The imatrix, AWQ and GPTQ are the same idea at different resolutions (activation quantization is the odd one out — it’s about the precision of the activations themselves, not which weights to protect). That per-column sum of squared activations is the diagonal of the activations’ second-moment matrix \(\mathbb{E}[xx^\top]\) — one number per input channel, how hard it gets driven. AWQ reads off per-channel magnitudes to find and scale its salient channels; GPTQ keeps the whole matrix, off-diagonal correlations and all, as the Hessian it inverts to shunt rounding error onto the weights that can absorb it. Keeping more of the matrix trades compute for a sharper error model.

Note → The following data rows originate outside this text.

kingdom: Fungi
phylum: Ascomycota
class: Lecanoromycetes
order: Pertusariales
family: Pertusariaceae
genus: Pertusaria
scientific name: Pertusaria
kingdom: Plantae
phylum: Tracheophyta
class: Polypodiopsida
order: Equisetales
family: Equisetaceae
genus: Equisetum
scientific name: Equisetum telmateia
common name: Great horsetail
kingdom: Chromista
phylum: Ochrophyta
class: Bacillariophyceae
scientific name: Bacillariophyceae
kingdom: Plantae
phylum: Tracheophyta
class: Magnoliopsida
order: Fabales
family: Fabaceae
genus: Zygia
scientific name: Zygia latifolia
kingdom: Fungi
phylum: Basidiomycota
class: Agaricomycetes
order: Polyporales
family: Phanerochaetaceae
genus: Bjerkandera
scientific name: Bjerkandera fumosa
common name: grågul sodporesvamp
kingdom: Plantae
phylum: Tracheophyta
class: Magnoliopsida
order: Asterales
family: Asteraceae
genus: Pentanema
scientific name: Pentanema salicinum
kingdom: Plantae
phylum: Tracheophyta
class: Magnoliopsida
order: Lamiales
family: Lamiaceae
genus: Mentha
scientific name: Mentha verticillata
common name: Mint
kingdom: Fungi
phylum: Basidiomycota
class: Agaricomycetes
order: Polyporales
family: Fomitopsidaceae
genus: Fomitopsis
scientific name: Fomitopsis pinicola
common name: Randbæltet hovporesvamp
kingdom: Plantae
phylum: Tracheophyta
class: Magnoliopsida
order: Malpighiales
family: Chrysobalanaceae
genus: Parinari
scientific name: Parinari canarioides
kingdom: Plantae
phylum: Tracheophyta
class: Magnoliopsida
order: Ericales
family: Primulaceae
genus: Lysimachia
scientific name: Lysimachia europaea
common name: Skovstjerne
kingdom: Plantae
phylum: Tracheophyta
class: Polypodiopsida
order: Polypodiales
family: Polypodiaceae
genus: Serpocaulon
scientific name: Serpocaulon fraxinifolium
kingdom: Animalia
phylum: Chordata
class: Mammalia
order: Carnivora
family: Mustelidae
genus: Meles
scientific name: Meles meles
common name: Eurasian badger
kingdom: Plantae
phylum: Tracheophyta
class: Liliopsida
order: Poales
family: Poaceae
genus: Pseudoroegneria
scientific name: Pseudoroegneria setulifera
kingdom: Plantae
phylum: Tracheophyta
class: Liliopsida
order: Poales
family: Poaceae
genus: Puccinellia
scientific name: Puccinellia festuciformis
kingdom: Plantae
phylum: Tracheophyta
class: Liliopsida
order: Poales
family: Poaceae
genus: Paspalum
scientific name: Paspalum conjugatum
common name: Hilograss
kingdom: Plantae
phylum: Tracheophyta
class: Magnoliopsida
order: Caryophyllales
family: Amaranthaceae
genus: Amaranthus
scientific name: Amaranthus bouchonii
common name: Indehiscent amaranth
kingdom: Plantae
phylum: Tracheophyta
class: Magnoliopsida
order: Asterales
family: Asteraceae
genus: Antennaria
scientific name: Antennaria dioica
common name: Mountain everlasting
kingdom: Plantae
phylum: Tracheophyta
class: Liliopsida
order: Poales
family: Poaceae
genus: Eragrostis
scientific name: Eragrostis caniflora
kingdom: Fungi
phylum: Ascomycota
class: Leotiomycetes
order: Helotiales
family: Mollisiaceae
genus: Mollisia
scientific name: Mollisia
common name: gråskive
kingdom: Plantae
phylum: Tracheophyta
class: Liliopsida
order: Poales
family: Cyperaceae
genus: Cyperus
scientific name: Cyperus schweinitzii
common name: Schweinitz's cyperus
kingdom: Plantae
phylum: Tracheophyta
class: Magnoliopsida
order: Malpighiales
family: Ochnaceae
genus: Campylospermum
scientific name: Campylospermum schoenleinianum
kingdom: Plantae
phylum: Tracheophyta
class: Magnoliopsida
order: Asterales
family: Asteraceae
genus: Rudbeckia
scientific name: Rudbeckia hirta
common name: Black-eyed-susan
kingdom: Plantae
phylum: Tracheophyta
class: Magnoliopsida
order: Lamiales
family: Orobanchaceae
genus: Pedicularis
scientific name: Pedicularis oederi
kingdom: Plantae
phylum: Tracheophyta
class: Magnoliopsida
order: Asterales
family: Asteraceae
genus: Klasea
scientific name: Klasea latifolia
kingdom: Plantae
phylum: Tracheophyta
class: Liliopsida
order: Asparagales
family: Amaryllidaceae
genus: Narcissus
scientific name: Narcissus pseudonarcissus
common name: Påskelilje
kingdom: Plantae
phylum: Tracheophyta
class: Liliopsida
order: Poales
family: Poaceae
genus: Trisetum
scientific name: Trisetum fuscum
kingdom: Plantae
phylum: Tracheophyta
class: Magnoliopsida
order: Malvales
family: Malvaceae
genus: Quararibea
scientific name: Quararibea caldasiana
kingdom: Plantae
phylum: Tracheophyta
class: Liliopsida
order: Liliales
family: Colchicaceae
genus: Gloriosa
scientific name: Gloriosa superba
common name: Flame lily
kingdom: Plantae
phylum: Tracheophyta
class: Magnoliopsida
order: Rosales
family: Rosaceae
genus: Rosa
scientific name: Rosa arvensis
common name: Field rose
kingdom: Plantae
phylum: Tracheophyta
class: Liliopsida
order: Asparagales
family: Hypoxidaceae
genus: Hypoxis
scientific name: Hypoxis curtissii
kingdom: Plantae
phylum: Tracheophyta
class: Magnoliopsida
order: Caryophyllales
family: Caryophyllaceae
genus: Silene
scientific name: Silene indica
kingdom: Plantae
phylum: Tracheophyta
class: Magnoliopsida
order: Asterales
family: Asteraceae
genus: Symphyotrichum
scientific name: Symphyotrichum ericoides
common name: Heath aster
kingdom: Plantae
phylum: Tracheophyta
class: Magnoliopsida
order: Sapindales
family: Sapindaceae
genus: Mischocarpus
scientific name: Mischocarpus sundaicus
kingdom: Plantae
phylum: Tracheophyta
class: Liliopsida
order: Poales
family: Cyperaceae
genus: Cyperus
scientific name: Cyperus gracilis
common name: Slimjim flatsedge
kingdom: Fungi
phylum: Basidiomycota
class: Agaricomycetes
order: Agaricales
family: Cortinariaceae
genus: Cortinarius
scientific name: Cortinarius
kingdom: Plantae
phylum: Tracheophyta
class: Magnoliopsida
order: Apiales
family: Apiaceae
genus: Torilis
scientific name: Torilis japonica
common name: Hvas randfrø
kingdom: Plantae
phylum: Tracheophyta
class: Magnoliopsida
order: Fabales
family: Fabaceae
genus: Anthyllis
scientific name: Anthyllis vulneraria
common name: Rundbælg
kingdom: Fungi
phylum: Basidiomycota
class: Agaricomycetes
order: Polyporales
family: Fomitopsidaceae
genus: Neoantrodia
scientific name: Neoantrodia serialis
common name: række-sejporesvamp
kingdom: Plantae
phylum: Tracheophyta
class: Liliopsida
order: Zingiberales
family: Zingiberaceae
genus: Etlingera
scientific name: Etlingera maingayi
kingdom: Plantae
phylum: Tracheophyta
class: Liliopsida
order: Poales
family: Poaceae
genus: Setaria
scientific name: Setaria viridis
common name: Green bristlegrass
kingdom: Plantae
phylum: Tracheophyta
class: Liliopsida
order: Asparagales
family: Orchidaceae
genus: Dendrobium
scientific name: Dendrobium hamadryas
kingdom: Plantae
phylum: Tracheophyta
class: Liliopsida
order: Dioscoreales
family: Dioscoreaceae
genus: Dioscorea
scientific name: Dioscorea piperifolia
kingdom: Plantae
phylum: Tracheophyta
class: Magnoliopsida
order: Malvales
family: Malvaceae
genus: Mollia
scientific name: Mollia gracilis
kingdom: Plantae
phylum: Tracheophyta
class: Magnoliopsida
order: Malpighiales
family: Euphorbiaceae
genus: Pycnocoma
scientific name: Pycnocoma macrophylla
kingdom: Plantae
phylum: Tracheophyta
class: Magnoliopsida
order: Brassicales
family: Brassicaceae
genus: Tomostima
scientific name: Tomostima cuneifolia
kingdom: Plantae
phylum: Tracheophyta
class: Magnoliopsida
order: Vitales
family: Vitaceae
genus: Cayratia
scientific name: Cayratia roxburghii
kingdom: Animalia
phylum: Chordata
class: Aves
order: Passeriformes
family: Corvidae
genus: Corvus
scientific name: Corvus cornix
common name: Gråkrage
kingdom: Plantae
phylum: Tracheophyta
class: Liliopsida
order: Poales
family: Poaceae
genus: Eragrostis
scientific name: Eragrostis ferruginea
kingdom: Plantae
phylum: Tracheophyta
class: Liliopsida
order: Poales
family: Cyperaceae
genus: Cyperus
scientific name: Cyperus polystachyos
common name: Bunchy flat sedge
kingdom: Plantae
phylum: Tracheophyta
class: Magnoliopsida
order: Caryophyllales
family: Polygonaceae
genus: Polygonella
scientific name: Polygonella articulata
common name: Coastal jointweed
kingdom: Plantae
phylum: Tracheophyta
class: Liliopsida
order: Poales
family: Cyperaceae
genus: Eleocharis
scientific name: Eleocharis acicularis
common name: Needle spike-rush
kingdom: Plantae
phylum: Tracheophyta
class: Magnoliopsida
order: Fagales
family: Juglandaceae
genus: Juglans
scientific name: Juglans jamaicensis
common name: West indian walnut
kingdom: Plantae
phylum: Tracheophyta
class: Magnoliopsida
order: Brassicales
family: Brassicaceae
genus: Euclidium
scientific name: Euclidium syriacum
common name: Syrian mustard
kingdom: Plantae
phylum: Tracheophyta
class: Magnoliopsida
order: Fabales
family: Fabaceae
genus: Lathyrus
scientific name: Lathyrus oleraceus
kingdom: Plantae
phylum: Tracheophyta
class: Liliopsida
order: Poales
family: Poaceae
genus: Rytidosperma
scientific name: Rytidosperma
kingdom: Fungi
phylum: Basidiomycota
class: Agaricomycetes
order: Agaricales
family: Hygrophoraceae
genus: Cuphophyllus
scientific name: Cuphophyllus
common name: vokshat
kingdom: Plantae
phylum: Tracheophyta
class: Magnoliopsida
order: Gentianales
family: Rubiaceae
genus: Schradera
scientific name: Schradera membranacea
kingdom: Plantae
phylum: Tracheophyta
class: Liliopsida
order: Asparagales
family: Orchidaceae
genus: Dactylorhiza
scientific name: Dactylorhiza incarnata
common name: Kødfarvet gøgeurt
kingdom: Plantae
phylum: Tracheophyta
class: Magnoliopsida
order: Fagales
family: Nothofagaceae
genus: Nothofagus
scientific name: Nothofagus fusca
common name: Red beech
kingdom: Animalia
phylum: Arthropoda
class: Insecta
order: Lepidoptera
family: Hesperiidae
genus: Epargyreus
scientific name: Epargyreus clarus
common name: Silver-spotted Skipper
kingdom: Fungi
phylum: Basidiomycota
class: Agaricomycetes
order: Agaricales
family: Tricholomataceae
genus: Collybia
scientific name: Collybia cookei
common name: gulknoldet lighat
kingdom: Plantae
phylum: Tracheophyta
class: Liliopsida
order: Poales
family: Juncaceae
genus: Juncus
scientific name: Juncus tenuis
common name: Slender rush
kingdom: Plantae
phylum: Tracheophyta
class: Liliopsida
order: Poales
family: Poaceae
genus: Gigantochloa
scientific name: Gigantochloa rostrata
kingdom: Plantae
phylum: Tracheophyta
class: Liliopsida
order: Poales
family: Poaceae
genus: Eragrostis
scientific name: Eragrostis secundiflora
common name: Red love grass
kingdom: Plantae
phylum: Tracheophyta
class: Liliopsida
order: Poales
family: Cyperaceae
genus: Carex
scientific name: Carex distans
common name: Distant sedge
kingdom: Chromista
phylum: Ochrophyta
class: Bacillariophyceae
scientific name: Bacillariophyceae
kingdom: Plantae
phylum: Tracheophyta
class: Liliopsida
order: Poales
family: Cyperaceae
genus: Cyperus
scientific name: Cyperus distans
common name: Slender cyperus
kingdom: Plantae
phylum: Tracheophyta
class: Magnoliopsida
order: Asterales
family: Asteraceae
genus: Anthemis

Williams and Aletras (2024) ran an experiment and found that the choice of calibration set has a measurable, sometimes large, effect on downstream accuracy after PTQ and pruning, so take care.
The especially well-regarded calibration file bartowski1182, curated by bartowski, was the de-facto standard imatrix corpus at time of writing. It is hand-assembled to hit the “hard” modes — code, maths problems, multilingual snippets, chat — rather than sampling random lines from a web dump, on the theory that a tougher, more diverse calibration workload yields activation statistics closer to how the model gets used in anger. Downstream datasets like lemon07r/pile-calibration package it up with Pile-10k as a plug-and-play corpus for quantization scripts.
There are ongoing arguments (e.g. r/LocalLLaMA, llama.cpp devs) about whether imatrix quants overfit to the calibration distribution. Lore is that a good imatrix helps at low bit-widths and that the marginal differences between reasonable calibration sets are small and hard to measure.
6 Bit-budget regimes
6.1 Low-bit integers
Very popular for offline consumer hardware: 8-bit, 4-bit, sometimes 2-bit integers.
Ternary quantization — three levels, typically \(\{-1, 0, +1\}\) — sounds handy. PrismML’s Bonsai is the first one of these I saw and they make impressive claims about training using this ternary layout:
6.2 Binary networks
The limit case: one bit per weight (or per activation).
- BinaryConnect (Courbariaux, Bengio, and David 2016) quantizes weights to \(\{-1, +1\}\) during forward and backward passes. Deep networks can apparently still train under this extreme constraint (!).
- DoReFa-Net (Zhou et al. 2018) extends binarization to weights, activations and gradients at low bit-widths, so the entire forward and backward pass can run on bitwise operations.